Speaking to Sandboxx News via e-mail this week, Anduril’s Communications Manager, Jackson Lingane, explained that the Barracuda-M production baseline would be in the neighborhood of multiple thousands per year, with the ability to double production capacity on short notice when the need arises.

The new Barracuda family of cruise missiles

Anduril’s Barracuda family of weapons, known as Barracuda-M, is made up of three different platforms with a great deal of commonality between them; dubbed Barracuda-M 100, 250, and 500. All three of these weapons are powered by small air-breathing turbojet engines, giving each a great deal of range and a reported top speed of some 500 knots (about 575 miles per hour).

Each iteration was designed specifically to minimize the complexity of production. Anduril claims each of these weapons can be assembled using ten tools or fewer, leveraging primarily commercially available components to minimize logistical bottlenecks, and designed for easy assembly with minimal training. This, combined with modular systems shared across iterations, is meant to make standing up new production lines faster and cheaper than previous weapon designs, while the designs’ modularity and open system software architecture allow for rapid upgrades with minimal interruption to production.

Anduril aims to make these high-performance cruise missiles with simple but robust hardware, allowing for most upgrades or improvements to be made through software changes alone, further minimizing the impact of these changes on their production lines.

“These are systems that can be assembled with tools, literally that you probably have in your garage—screwdrivers, pliers, things of that sort, so it is not gated in terms of its producibility on highly specialized tooling, highly specialized manufacturing processes, highly specialized labor, none of which we’re ever going to have enough of,” explained Diem Salmon, Anduril’s vice president for air dominance and strike. “It’s been designed with the exact opposite approach, which is, I have to leverage commercial supply chains as much as possible. I have to make the weapon as simple to produce and as simple to assemble as possible.”

And while this program was only just revealed, we’ve learned that Anduril and the U.S. Air Force already have these weapons in testing. According to Anduril, they’ve been conducting independent
research and development (IRAD) testing of all three units for years already, including end-to-end flight testing of the M-500.

The first and smallest of these weapons is the Barracuda 100. This weapon (or one-way drone) measures 70 inches in length, with a diameter of 6 inches and an overall weight of roughly 110 pounds, including a 35-pound payload.

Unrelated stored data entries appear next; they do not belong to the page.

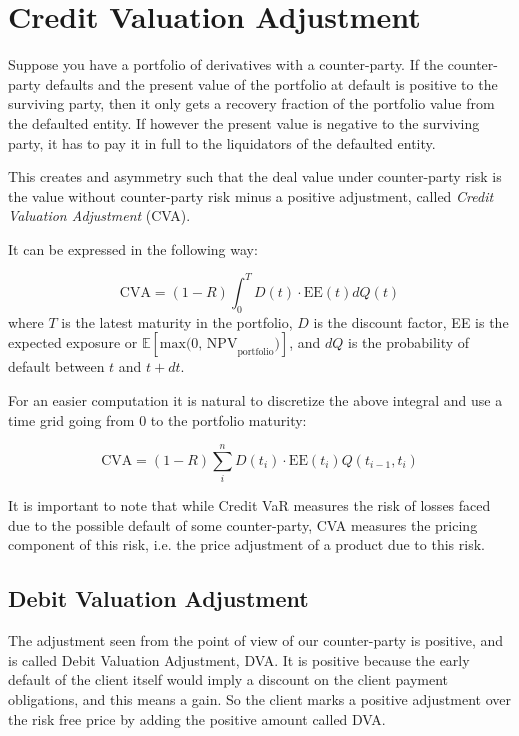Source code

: \section{Credit Valuation Adjustment}
\label{credit-valuation-adjustment}

Suppose you have a portfolio of derivatives with a counter-party. 
If the counter-party defaults and the present value of the portfolio at
default is positive to the surviving party, then it only
gets a recovery fraction of the portfolio value from the defaulted entity. 
If however the present value is negative to the surviving party,
it has to pay it in full to the liquidators of the defaulted entity.

This creates and asymmetry such that the deal value under counter-party risk is
the value without counter-party risk minus a positive adjustment, called
\emph{Credit Valuation Adjustment} (CVA).

It can be expressed in the following way:

\begin{equation}
\text{CVA} = (1-R) \int_0^T D(t) \cdot \textrm{EE}(t) dQ(t)
\label{eq:cva}
\end{equation}
where $T$ is the latest maturity in the portfolio, $D$ is the discount factor, EE is the expected exposure or \(\mathbb{E}[\text{max(0, NPV}_\text{portfolio})]\), and $dQ$ is the probability of default between $t$ and $t+dt$.

For an easier computation it is natural to discretize the above integral
and use a time grid going from 0 to the portfolio maturity:

\begin{equation}
\text{CVA} = (1-R) \sum_i^n D(t_i) \cdot \mathrm{EE}(t_i) Q(t_{i-1}, t_i)
\label{eq:cva_discrete}
\end{equation}

It is important to note that while Credit VaR measures the risk of losses faced due to the possible default of some counter-party, CVA measures the pricing component of this risk, i.e. the price adjustment of a product due to this risk.

\subsection{Debit Valuation Adjustment}

The adjustment seen from the point of view of our counter-party is positive, and is called Debit Valuation Adjustment, DVA. It is positive because the early default of the client itself would imply a discount on the client payment obligations, and this means a gain. So the client marks a positive adjustment over the risk free price by adding the positive amount called DVA.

When launched from a rotorcraft like the AH-64 Apache or a fixed-wing asset like the C-130, Anduril claims a whopping range of some 85 nautical miles (about 98 miles).

For a frame of reference, that means this weapon is only about 6 inches longer than a standard rocket-propelled Hellfire missile, with a one-inch smaller diameter and roughly the same weight – but the Barracuda-M 100 offers a warhead nearly twice the size and an astonishing 12 times the range. This added range and firepower could be a significant boon for platforms like the Apache, allowing it to engage targets from further away, limiting its vulnerability to anti-air fire.